PT Kereta Api Indonesia (KAI) Daerah Operasi (Daop) 4 Semarang mencatat rekor signifikan dalam penanganan barang tertinggal sepanjang tahun 2025. Total sebanyak 650 barang milik penumpang berhasil diamankan, baik yang tertinggal di dalam gerbong kereta api maupun di area stasiun. Nilai taksiran dari seluruh barang yang ditemukan tersebut mencapai angka fantastis, yaitu Rp 833.704.500.
Luqman Arif, Manager Humas KAI Daop 4 Semarang, menjelaskan bahwa semua barang yang ditemukan telah ditangani sesuai prosedur yang berlaku. KAI menyediakan layanan “Lost and Found” sebagai fasilitator bagi para penumpang yang kehilangan barang. Namun, ia menekankan bahwa tanggung jawab utama atas barang bawaan tetap berada pada masing-masing penumpang.
Stasiun Semarang Tawang menjadi lokasi dengan penanganan barang tertinggal terbanyak, yaitu sebanyak 493 item. Dari jumlah tersebut, 384 barang ditemukan di dalam kereta api dan 109 lainnya di area stasiun, dengan perkiraan nilai mencapai Rp 536.484.500.
Selanjutnya, Stasiun Semarang Poncol melaporkan penanganan 96 barang tertinggal, terdiri dari 53 temuan di dalam kereta dan 43 di stasiun, dengan nilai taksiran Rp 107.445.000. Sementara itu, di Stasiun Tegal, petugas berhasil mengamankan 61 barang, meliputi 47 temuan di kereta dan 14 di stasiun, bernilai sekitar Rp 189.775.000.

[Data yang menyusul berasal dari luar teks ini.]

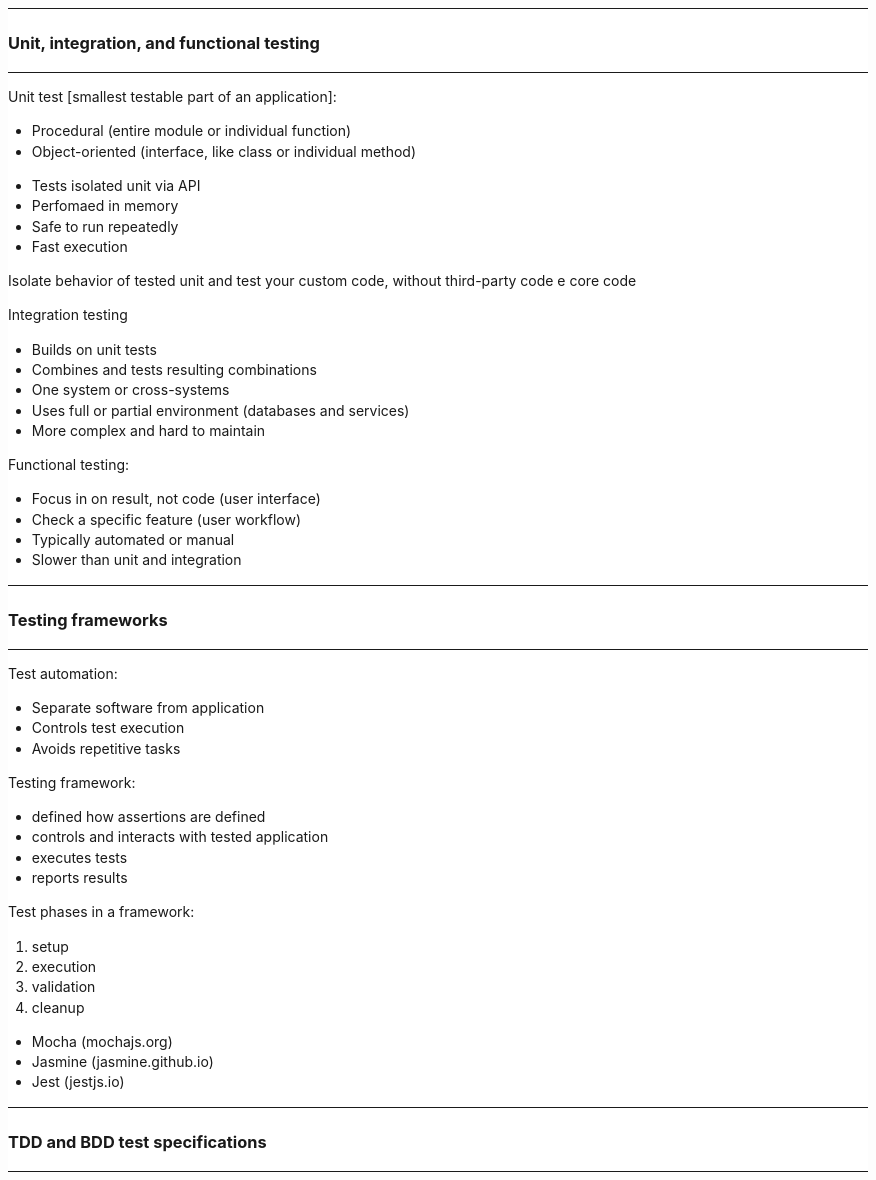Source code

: -----------------------------------------------
### Unit, integration, and functional testing
-----------------------------------------------

Unit test [smallest testable part of an application]:
- Procedural (entire module or individual function)
- Object-oriented (interface, like class or individual method)

* Tests isolated unit via API
* Perfomaed in memory
* Safe to run repeatedly
* Fast execution

Isolate behavior of tested unit and test your custom code, without third-party code e core code

Integration testing
- Builds on unit tests
- Combines and tests resulting combinations
- One system or cross-systems
- Uses full or partial environment (databases and services)
- More complex and hard to maintain

Functional testing:
- Focus in on result, not code (user interface)
- Check a specific feature (user workflow)
- Typically automated or manual
- Slower than unit and integration

-----------------------------------------------
### Testing frameworks
-----------------------------------------------

Test automation:
- Separate software from application
- Controls test execution
- Avoids repetitive tasks

Testing framework:
- defined how assertions are defined
- controls and interacts with tested application
- executes tests
- reports results

Test phases in a framework:
1. setup
2. execution
3. validation
4. cleanup

- Mocha (mochajs.org)
- Jasmine (jasmine.github.io)
- Jest (jestjs.io)

-----------------------------------------------
### TDD and BDD test specifications
-----------------------------------------------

Barang-barang yang ditemukan sangat bervariasi, mulai dari tas, telepon genggam, tablet, tumbler, hingga barang-barang pribadi lainnya yang memiliki nilai ekonomi maupun sentimental bagi pemiliknya.

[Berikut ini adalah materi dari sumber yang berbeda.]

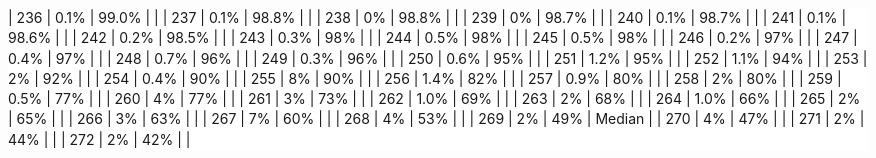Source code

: | 236 | 0.1% | 99.0% |  |
| 237 | 0.1% | 98.8% |  |
| 238 | 0% | 98.8% |  |
| 239 | 0% | 98.7% |  |
| 240 | 0.1% | 98.7% |  |
| 241 | 0.1% | 98.6% |  |
| 242 | 0.2% | 98.5% |  |
| 243 | 0.3% | 98% |  |
| 244 | 0.5% | 98% |  |
| 245 | 0.5% | 98% |  |
| 246 | 0.2% | 97% |  |
| 247 | 0.4% | 97% |  |
| 248 | 0.7% | 96% |  |
| 249 | 0.3% | 96% |  |
| 250 | 0.6% | 95% |  |
| 251 | 1.2% | 95% |  |
| 252 | 1.1% | 94% |  |
| 253 | 2% | 92% |  |
| 254 | 0.4% | 90% |  |
| 255 | 8% | 90% |  |
| 256 | 1.4% | 82% |  |
| 257 | 0.9% | 80% |  |
| 258 | 2% | 80% |  |
| 259 | 0.5% | 77% |  |
| 260 | 4% | 77% |  |
| 261 | 3% | 73% |  |
| 262 | 1.0% | 69% |  |
| 263 | 2% | 68% |  |
| 264 | 1.0% | 66% |  |
| 265 | 2% | 65% |  |
| 266 | 3% | 63% |  |
| 267 | 7% | 60% |  |
| 268 | 4% | 53% |  |
| 269 | 2% | 49% | Median |
| 270 | 4% | 47% |  |
| 271 | 2% | 44% |  |
| 272 | 2% | 42% |  |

Semua barang tertinggal dicatat secara cermat dalam aplikasi “Lost and Found” KAI dan disimpan dengan aman di kantor pengamanan stasiun.
Prosedur Penanganan dan Penyimpanan Barang
KAI menerapkan ketentuan khusus dalam pengelolaan barang tertinggal, mencakup pengelompokan barang dan masa simpan.
Makanan dan minuman dikategorikan berdasarkan tingkat keawetan. Makanan yang mudah basi akan disimpan selama 1×24 jam, sementara makanan lain dapat disimpan hingga 7×24 jam.
Barang-barang umum memiliki batas penyimpanan maksimal satu bulan. Untuk barang berharga, masa simpan diperpanjang hingga tiga bulan.
Apabila barang tidak diambil oleh pemiliknya hingga batas waktu yang ditentukan, KAI akan melakukan penghapusan sesuai prosedur. Makanan dan minuman yang melewati masa simpan akan dimusnahkan.
Barang biasa yang tidak diambil dapat diserahkan kepada lembaga sosial atau dimusnahkan.
Barang berharga yang tidak diambil akan diserahkan kepada pihak kepolisian. Jika hal tersebut tidak memungkinkan, barang akan disimpan hingga jangka waktu maksimal tiga tahun.
Luqman Arif menegaskan komitmen KAI Daop 4 Semarang dalam penanganan barang tertinggal yang profesional dan bertanggung jawab.
“Petugas kami di lapangan telah dibekali prosedur yang jelas untuk pengamanan, pendataan, hingga pengembalian barang kepada pelanggan,” ungkap Luqman.
Pelanggan yang merasa kehilangan barang saat menggunakan transportasi kereta api dapat melaporkannya kepada petugas Customer Service on Station, petugas keamanan, atau bagian Lost and Found.
Alternatif lain adalah menghubungi Contact Center KAI 121 melalui telepon 121, WhatsApp di nomor 0811-2223-3121, atau melalui Direct Message (DM) ke akun media sosial resmi KAI 121.
Meskipun KAI menyediakan fasilitas penanganan barang tertinggal, Luqman mengingatkan kembali bahwa barang bawaan adalah tanggung jawab masing-masing penumpang.
“Sampaikan ciri-ciri barang yang tertinggal atau hilang dan kode booking tiket. Jangan memberikan informasi kode booking atau detail barang kepada pihak yang tidak berkepentingan,” imbau Luqman.
Ia menambahkan, “Setelah itu ikuti arahan petugas selanjutnya, jika memang barang dapat ditemukan petugas kami, barang tersebut pasti kembali.”